Trump Attorney Slams Democrats For Horribly Misquoting Founding Fathers Against Trump…Wait Until You See What They Said

(Tea Party PAC) – The Democrats are fond of ironically citing the Founding Fathers whose vision they are trampling underfoot.

During this week’s insufferable impeachment hearings in the Senate, the equally insufferable House Intelligence Committee Chairman Rep. Adam Schiff (D-CA) and House Judiciary Chairman Adam Schiff (D-NY) both erroneously used words issued by Alexander Hamilton against the president.

The quote was written by Hamilton when he was writing to then-President George Washington in 1792 on several issues of importance to the budding republic, including the potential for America to become a monarchy, which is what the Democrats have taken their quote from.

“When a man unprincipled in private life desperate in his fortune, bold in his temper, possessed of considerable talents, having the advantage of military habits — despotic in his ordinary demeanor — known to have scoffed in private at the principles of liberty — when such a man is seen to mount the hobby horse of popularity — to join in the cry of danger to liberty — to take every opportunity of embarrassing the General Government & bringing it under suspicion — to flatter and fall in with all the nonsense of the zealots of the day — It may justly be suspected that his object is to throw things into confusion that he may ‘ride the storm and direct the whirlwind,’” Hamilton wrote.

The quote was “inapplicable and completely out of place,” Sekulow told reporters Thursday, The Washington Post reported.

Sekulow said that the Democrats had “used this famous quote from Alexander Hamilton about impeachment,” according to Fox News.

“It wasn’t about impeachment. It was a letter regarding policy disputes between Hamilton and Washington 5 years after the Constitution was adopted.”

“So they’re not only taking the wrong law, they’re taking the wrong quotes from the Founding Fathers,” he continued.
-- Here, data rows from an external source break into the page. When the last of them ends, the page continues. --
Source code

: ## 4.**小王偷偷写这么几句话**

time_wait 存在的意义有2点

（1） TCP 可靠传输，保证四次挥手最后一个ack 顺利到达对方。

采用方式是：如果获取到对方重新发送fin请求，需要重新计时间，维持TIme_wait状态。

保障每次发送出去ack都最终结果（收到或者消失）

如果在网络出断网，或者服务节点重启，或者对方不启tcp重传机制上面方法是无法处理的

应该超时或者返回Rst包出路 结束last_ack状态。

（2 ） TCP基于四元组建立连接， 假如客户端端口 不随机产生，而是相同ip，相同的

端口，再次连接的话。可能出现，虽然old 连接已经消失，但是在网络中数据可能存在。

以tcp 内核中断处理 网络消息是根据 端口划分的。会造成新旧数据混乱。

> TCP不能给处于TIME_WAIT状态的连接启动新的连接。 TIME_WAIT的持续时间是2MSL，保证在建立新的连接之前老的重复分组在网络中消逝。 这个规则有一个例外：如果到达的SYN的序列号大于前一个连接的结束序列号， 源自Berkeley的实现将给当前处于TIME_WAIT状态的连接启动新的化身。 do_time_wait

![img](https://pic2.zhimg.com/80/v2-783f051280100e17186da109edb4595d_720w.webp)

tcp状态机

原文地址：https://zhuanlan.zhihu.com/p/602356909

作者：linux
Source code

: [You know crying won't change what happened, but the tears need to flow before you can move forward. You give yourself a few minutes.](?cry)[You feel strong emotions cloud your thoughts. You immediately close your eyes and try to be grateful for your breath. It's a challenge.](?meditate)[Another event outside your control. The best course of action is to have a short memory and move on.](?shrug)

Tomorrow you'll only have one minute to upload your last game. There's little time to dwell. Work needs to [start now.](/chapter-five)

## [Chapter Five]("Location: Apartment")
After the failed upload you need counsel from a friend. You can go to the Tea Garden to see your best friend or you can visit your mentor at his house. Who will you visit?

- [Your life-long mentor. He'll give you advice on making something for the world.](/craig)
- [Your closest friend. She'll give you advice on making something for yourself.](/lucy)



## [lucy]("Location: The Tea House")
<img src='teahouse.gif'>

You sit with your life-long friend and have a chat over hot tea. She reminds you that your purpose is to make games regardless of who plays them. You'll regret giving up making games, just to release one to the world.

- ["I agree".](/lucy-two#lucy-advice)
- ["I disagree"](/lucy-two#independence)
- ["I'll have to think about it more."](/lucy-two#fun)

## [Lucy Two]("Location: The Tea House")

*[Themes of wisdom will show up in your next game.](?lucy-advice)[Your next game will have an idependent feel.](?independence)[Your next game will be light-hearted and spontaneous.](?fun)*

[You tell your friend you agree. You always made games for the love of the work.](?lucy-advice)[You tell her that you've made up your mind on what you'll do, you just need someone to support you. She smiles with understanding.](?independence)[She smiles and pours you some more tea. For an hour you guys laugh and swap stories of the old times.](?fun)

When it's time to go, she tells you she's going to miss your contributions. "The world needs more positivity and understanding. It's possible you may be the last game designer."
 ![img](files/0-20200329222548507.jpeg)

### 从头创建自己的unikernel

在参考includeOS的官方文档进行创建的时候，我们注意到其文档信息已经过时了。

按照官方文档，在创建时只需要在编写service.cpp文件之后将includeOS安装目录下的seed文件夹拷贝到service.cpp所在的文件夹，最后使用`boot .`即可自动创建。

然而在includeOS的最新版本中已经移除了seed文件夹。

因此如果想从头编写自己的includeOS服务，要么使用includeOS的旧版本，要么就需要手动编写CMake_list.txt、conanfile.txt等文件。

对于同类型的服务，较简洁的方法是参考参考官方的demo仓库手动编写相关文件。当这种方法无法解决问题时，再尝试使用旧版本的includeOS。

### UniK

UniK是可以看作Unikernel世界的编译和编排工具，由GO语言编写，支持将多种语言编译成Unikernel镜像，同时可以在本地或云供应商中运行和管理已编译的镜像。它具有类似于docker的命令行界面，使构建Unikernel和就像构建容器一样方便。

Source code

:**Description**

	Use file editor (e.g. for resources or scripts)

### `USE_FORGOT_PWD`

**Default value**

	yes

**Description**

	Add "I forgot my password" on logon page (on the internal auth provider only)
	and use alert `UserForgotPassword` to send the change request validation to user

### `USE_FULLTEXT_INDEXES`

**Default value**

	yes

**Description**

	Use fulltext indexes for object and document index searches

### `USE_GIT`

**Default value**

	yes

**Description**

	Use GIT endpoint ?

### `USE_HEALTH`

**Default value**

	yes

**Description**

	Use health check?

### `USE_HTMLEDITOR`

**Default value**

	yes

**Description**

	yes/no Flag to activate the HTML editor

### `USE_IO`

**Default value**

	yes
“It would be really appropriate if they cited the right provisions and what the Founding Fathers were actually talking about,” Sekulow added.

The Republicans have also quoted Hamilton:

In an op-ed for Fox News on January 7th, Sen. Mike Lee (R-UT) wrote, “In Federalist 66, Alexander Hamilton argued that dividing the power of impeachment and removal between the House and Representatives and the Senate would ‘guard against the danger of persecution, from the prevalency of a factious spirit’ in either chamber.”

“Considering how deeply divided our nation is, there can be little doubt that a ‘factious spirit’ is driving this impeachment,” Lee wrote.

“It was both prescient and providential that our founding fathers saw fit to guard against this by placing the final say on conviction and removal not in the hands of the House of Representatives, a court, some specialized tribunal, or even a jury, but in the Senate.”

Later in the same piece, Lee pointed out that impeachment was inextricably connected to politics.

“[T]he authors of the Constitution knew impeachment — for good or ill — was an inherently political act,” he wrote.

“James Wilson, one of the nation’s first Supreme Court justices and one of the principal architects of the Constitution, described impeachment as “confined to political characters, to political crimes and misdemeanors, and to political punishments.”